§ Task: Only certain lines below are wanted: those starting at the line containing "photomicrograph of human" and ending at the line containing "staining of prostate", both included, each retyped exactly.

Saved entries:
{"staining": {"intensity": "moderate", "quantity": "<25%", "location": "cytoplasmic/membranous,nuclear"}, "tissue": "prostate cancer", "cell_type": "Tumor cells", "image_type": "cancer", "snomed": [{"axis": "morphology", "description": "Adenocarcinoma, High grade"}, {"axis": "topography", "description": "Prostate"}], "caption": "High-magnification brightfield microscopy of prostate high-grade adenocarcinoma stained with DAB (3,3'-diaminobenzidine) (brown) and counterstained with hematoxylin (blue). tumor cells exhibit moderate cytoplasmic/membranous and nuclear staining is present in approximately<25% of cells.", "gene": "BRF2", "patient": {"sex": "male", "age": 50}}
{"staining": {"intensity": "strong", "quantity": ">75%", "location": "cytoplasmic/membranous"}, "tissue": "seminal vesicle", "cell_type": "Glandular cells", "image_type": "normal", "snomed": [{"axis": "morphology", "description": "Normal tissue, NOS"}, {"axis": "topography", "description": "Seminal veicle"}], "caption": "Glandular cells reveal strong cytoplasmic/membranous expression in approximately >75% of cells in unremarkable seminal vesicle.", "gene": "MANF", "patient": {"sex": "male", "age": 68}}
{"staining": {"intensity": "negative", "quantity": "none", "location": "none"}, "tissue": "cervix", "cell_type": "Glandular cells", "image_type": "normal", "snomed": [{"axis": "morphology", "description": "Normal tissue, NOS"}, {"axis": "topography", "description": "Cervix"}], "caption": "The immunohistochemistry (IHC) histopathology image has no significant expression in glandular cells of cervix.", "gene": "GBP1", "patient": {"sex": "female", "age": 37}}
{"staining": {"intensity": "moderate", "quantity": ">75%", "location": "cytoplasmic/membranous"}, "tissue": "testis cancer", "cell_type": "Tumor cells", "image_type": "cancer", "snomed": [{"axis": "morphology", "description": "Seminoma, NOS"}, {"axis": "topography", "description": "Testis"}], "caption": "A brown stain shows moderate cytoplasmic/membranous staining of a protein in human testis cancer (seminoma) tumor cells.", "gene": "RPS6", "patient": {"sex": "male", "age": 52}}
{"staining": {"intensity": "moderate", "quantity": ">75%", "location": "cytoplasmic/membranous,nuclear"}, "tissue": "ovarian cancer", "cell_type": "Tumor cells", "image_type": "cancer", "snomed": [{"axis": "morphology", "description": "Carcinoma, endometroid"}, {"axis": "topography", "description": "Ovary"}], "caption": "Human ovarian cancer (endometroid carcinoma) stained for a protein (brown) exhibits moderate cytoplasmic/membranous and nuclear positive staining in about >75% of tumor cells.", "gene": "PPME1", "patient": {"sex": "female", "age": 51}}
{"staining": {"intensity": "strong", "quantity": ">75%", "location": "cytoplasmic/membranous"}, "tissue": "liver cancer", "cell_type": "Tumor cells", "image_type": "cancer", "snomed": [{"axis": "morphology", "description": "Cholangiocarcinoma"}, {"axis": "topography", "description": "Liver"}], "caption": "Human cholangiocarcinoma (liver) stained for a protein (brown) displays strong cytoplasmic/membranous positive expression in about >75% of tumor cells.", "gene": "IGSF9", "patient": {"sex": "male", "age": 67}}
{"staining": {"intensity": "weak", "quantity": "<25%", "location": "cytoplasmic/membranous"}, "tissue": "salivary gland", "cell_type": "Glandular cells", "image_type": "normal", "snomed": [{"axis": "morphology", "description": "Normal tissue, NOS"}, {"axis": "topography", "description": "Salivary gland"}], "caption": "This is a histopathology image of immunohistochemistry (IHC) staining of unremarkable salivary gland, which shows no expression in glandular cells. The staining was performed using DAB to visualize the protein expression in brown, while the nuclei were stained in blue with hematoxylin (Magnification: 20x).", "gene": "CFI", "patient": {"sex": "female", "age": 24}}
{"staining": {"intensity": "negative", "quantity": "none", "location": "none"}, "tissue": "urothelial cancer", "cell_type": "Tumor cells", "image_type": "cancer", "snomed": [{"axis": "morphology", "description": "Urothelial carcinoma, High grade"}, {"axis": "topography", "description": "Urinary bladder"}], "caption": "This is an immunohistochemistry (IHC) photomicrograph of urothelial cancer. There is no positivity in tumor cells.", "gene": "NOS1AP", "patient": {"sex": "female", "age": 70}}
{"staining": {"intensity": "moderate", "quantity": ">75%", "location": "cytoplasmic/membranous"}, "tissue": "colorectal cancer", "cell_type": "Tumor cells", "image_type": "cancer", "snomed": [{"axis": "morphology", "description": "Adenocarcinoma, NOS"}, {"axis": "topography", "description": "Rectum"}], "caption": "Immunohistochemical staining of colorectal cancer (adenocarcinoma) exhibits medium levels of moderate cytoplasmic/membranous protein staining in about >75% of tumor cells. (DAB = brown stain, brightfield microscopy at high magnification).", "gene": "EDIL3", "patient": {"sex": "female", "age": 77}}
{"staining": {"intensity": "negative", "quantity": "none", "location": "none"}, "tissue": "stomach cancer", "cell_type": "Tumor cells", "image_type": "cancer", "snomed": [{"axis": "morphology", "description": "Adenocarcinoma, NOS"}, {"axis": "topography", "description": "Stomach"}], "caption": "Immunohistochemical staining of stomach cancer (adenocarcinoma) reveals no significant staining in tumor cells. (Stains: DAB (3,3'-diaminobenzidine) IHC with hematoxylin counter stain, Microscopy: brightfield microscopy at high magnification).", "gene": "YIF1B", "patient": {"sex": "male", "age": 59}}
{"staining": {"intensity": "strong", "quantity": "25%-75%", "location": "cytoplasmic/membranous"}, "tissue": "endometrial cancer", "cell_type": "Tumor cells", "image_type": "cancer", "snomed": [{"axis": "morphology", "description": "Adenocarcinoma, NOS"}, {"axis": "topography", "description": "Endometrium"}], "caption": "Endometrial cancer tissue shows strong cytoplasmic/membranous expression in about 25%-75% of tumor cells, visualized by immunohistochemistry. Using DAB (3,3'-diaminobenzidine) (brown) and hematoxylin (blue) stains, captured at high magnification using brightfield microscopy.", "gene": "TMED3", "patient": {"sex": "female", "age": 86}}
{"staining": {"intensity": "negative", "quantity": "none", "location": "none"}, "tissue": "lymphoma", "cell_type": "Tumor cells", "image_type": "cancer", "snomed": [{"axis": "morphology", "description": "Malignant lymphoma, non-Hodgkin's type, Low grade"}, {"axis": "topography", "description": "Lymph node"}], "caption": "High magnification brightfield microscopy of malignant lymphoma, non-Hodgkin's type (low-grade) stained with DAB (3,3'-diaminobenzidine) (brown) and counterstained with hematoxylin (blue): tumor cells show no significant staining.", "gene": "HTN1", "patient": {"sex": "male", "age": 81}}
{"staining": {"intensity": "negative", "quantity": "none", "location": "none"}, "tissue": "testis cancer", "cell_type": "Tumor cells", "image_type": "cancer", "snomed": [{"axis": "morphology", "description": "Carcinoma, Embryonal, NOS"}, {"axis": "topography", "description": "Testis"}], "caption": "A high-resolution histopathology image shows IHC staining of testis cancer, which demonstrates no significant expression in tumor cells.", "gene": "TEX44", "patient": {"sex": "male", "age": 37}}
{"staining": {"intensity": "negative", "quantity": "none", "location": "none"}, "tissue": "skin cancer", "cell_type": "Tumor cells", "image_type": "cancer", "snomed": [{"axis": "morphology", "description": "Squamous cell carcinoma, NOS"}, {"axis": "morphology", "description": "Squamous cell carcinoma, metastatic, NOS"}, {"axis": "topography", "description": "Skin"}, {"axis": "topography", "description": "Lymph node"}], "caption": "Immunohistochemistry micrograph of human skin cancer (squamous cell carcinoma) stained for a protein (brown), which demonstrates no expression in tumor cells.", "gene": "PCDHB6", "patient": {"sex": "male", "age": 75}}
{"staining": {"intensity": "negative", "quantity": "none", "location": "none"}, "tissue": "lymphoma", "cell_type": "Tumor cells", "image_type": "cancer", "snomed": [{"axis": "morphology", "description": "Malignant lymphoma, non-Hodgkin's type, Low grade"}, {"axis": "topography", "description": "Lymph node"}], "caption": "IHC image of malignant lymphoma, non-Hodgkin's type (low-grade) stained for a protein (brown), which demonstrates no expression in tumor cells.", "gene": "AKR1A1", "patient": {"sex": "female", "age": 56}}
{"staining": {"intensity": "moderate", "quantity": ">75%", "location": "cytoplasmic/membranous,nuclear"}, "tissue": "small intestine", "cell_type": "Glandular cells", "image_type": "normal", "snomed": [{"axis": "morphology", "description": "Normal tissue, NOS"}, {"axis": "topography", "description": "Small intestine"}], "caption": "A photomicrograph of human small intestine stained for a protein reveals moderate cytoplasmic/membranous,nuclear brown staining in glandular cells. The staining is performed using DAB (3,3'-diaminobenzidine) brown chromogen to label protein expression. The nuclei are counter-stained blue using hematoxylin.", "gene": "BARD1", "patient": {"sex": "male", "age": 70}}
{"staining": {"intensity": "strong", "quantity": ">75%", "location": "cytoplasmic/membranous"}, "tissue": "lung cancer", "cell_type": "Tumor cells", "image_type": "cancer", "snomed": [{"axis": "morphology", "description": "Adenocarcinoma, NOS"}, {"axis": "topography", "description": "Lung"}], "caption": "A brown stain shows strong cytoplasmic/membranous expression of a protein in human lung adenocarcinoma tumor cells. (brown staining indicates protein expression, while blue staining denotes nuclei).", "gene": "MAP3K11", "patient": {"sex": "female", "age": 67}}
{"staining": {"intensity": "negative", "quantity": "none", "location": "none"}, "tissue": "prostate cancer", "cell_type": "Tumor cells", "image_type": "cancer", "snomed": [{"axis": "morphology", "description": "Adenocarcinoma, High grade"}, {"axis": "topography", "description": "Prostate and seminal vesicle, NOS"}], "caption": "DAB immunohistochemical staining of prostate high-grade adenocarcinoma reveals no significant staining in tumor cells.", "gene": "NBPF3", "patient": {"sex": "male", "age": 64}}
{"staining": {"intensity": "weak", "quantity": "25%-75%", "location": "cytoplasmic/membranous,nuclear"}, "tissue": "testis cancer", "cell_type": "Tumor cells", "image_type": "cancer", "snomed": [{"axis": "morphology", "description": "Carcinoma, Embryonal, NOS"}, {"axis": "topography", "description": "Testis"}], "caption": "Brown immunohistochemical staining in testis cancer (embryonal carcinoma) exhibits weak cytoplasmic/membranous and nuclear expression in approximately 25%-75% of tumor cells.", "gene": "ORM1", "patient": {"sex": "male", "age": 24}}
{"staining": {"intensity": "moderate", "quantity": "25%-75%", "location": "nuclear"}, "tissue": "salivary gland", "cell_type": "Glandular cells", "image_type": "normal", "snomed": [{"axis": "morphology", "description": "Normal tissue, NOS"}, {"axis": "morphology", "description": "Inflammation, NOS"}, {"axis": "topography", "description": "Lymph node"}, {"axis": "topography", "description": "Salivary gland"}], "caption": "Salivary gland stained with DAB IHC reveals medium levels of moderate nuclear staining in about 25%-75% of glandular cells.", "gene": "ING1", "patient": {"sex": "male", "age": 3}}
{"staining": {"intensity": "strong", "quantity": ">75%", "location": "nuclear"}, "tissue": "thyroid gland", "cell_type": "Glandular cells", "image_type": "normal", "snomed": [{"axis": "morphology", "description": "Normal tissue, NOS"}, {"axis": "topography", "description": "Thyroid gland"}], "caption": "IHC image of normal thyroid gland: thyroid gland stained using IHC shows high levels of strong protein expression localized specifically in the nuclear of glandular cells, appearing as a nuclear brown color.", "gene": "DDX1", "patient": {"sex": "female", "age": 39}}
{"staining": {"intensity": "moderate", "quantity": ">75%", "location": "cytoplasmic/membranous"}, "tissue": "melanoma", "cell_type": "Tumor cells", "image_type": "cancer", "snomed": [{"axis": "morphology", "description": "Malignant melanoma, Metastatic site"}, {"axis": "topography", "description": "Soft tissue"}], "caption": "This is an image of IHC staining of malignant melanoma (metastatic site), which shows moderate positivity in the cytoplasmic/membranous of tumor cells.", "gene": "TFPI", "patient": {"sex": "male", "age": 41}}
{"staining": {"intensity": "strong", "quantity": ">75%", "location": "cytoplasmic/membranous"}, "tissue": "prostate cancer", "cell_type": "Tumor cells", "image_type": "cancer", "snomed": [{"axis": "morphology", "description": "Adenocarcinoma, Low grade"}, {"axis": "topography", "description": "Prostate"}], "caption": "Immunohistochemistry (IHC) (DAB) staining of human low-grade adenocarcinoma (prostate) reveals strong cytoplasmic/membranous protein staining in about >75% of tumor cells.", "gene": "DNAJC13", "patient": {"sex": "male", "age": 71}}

§ Result of the exercise:
{"staining": {"intensity": "moderate", "quantity": ">75%", "location": "cytoplasmic/membranous,nuclear"}, "tissue": "small intestine", "cell_type": "Glandular cells", "image_type": "normal", "snomed": [{"axis": "morphology", "description": "Normal tissue, NOS"}, {"axis": "topography", "description": "Small intestine"}], "caption": "A photomicrograph of human small intestine stained for a protein reveals moderate cytoplasmic/membranous,nuclear brown staining in glandular cells. The staining is performed using DAB (3,3'-diaminobenzidine) brown chromogen to label protein expression. The nuclei are counter-stained blue using hematoxylin.", "gene": "BARD1", "patient": {"sex": "male", "age": 70}}
{"staining": {"intensity": "strong", "quantity": ">75%", "location": "cytoplasmic/membranous"}, "tissue": "lung cancer", "cell_type": "Tumor cells", "image_type": "cancer", "snomed": [{"axis": "morphology", "description": "Adenocarcinoma, NOS"}, {"axis": "topography", "description": "Lung"}], "caption": "A brown stain shows strong cytoplasmic/membranous expression of a protein in human lung adenocarcinoma tumor cells. (brown staining indicates protein expression, while blue staining denotes nuclei).", "gene": "MAP3K11", "patient": {"sex": "female", "age": 67}}
{"staining": {"intensity": "negative", "quantity": "none", "location": "none"}, "tissue": "prostate cancer", "cell_type": "Tumor cells", "image_type": "cancer", "snomed": [{"axis": "morphology", "description": "Adenocarcinoma, High grade"}, {"axis": "topography", "description": "Prostate and seminal vesicle, NOS"}], "caption": "DAB immunohistochemical staining of prostate high-grade adenocarcinoma reveals no significant staining in tumor cells.", "gene": "NBPF3", "patient": {"sex": "male", "age": 64}}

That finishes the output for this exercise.